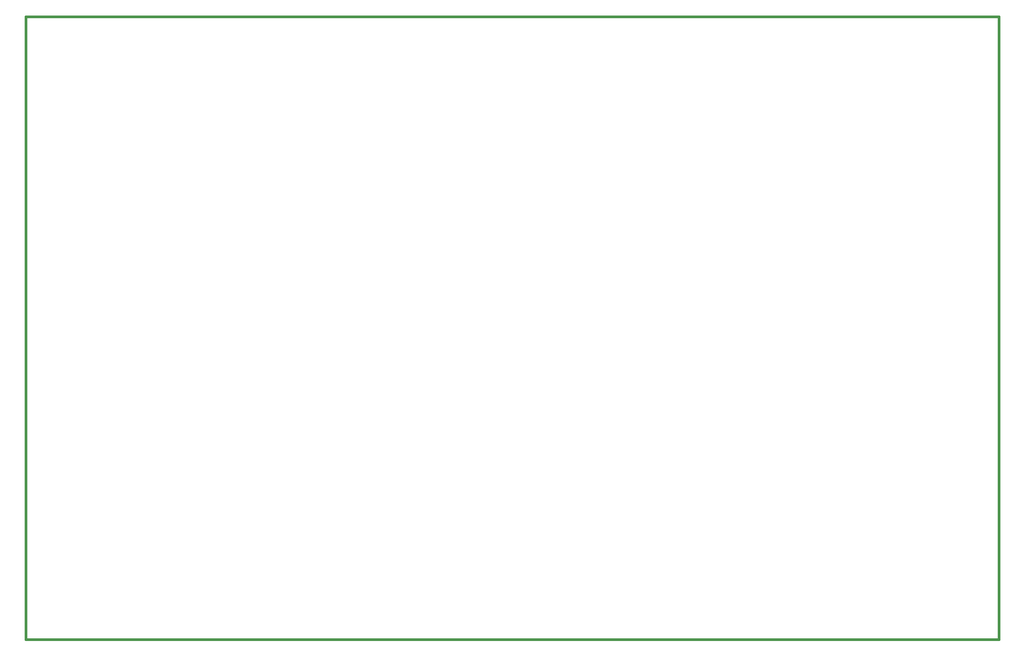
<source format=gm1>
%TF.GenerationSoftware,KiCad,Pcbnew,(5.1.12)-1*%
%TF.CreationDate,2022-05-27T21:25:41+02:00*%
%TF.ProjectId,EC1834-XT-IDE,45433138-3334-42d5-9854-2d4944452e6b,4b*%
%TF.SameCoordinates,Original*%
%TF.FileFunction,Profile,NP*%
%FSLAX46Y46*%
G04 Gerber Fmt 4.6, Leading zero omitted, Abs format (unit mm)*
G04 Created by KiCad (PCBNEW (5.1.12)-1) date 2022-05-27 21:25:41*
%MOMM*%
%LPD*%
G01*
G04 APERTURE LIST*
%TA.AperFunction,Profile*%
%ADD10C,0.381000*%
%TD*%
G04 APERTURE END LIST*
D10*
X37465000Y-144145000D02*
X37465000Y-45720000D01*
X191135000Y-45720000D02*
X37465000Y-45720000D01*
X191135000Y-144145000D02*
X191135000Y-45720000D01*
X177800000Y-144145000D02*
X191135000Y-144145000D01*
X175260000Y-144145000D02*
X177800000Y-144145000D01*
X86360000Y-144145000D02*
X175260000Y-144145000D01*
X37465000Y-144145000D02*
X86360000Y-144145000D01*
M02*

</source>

==

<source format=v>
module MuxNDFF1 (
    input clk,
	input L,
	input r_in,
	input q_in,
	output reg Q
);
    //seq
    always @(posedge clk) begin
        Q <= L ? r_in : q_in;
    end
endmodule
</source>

What is required: All that belongs in your answer is the stretch of entries above from the line with "<source format=gm1>" through the line with "G04 Gerber Fmt", printed exactly.

Task output:
<source format=gm1>
%TF.GenerationSoftware,KiCad,Pcbnew,(5.1.12)-1*%
%TF.CreationDate,2022-05-27T21:25:41+02:00*%
%TF.ProjectId,EC1834-XT-IDE,45433138-3334-42d5-9854-2d4944452e6b,4b*%
%TF.SameCoordinates,Original*%
%TF.FileFunction,Profile,NP*%
%FSLAX46Y46*%
G04 Gerber Fmt 4.6, Leading zero omitted, Abs format (unit mm)*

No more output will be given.